Comment porter plainte pour insulte et menace ?

En principe, l’insulte privée et sans provocation n’expose pas à une contravention. Toutefois, si l’insulte a été lancée devant témoin ou par écrit, elle peut faire l’objet d’un dépôt de plainte puisqu’elle peut être considérée comme un délit.
Une fois les preuves réunies et la police appréhendée, un avocat déposera une plainte pénale au parquet muni de la main-courante qui représente une preuve. La plainte permet de faire condamner l’auteur de l’insulte devant le tribunal correctionnel.
La suite de la procédure pour le dépôt d’une plainte est différente selon que l’identité de l’auteur est connue ou non.
Si l’auteur de l’insulte est connu, la victime peut effectuer une citation directe et fournir toutes les preuves réunies. Cette procédure est la plus rapide puisqu’aucune enquête n’est effectuée.
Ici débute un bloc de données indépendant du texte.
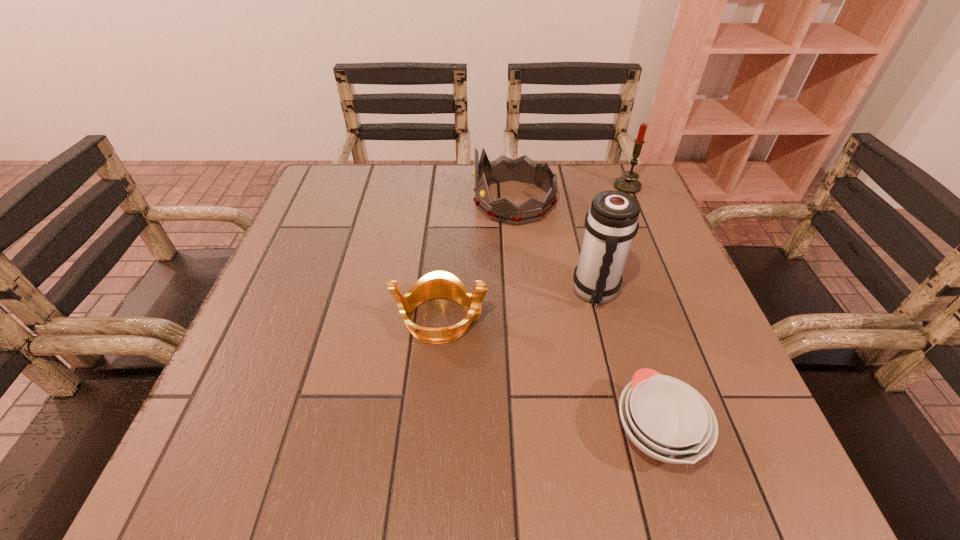
Identify the location of the tallest object. (611, 223).

At what (x,y) coordinates should I click in order to perform the action: click on the fourth shortest object. Please return your answer as a coordinate pair (x, y). Looking at the image, I should click on (628, 183).

Identify the location of the rightmost object. (628, 183).

This screenshot has height=540, width=960. Find the location of `the third tallest object`. the third tallest object is located at coordinates (523, 169).

Locate an element on the screen. the farther tiara is located at coordinates (523, 169).

Find the location of a particular element. The height and width of the screenshot is (540, 960). the nearer tiara is located at coordinates (438, 284).

Locate an element on the screen. Image resolution: width=960 pixels, height=540 pixels. the fourth tallest object is located at coordinates (x=438, y=284).

This screenshot has width=960, height=540. In order to click on the shortest object in this screenshot , I will do `click(667, 419)`.

This screenshot has width=960, height=540. What are the coordinates of `the nearest object` in the screenshot? It's located at (667, 419).

In order to click on free space located on the side with the handle of the thermos bottle in this screenshot , I will do `click(612, 356)`.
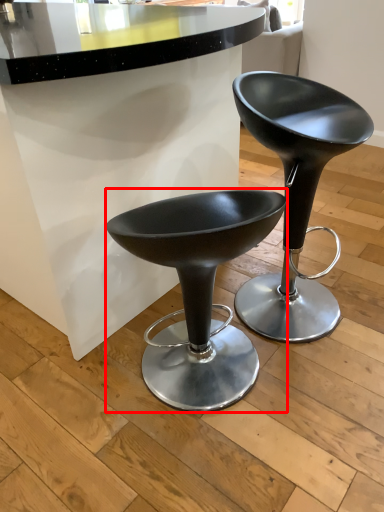
Question: Observing the image, what is the correct spatial positioning of stool (annotated by the red box) in reference to stool?

Choices:
 (A) left
 (B) right

Answer: (A)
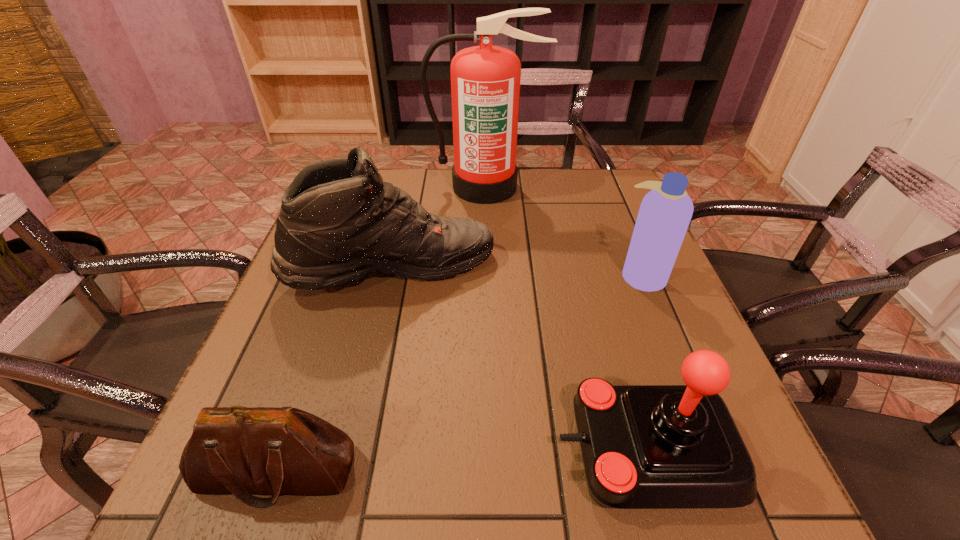
You are a GUI agent. You are given a task and a screenshot of the screen. Output one action in this format:
    pyautogui.click(x=<x>, y=<y>)
    Task: Click on the object present at the near left corner
    
    Given the screenshot: What is the action you would take?
    pyautogui.click(x=236, y=450)

This screenshot has width=960, height=540. In order to click on object that is positioned at the near right corner in this screenshot , I will do `click(643, 446)`.

Locate an element on the screen. Image resolution: width=960 pixels, height=540 pixels. free space at the far edge is located at coordinates (434, 212).

Where is `vacant position at the near edge of the desktop`? The height and width of the screenshot is (540, 960). vacant position at the near edge of the desktop is located at coordinates (483, 503).

At what (x,y) coordinates should I click in order to perform the action: click on free space at the left edge of the desktop. Please return your answer as a coordinate pair (x, y). This screenshot has width=960, height=540. Looking at the image, I should click on [343, 328].

Locate an element on the screen. This screenshot has width=960, height=540. free region at the right edge is located at coordinates (606, 278).

In the image, there is a desktop. Where is `vacant space at the far left corner`? vacant space at the far left corner is located at coordinates (390, 179).

Locate an element on the screen. This screenshot has width=960, height=540. vacant space at the far right corner is located at coordinates (588, 197).

Identify the location of empty location between the shortest object and the shampoo. The height and width of the screenshot is (540, 960). (459, 373).

Identify the location of free area in between the shoulder bag and the ski boot. The height and width of the screenshot is (540, 960). (335, 370).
Il est néanmoins recommandé de se faire représenter par un avocat spécialisé en droit pénal.
Si l’auteur de l’insulte est inconnu, la victime peut porter plainte contre X. Dans ce cas, soit elle dépose une plainte simple auprès du procureur de la République ou soit elle enregistre une plainte avec constitution de partie civile. Cette seconde option est généralement réservée aux insultes publiques.

Bon à savoir
Il est important de poser la plainte dans un court délai à compter de l’apparition de l’insulte ou de sa prononciation. Le délai de prescription est de 3 mois dans le cas d’une insulte publique. S’il s’agit d’une insulte à connotation sexiste, raciste ou homophobe, ce délai est d’un an.
Bref, si vous êtes victime d’insulte ou de menace, sachez que vous êtes entièrement en droit de porter plainte. Il faut toutefois respecter la procédure légale.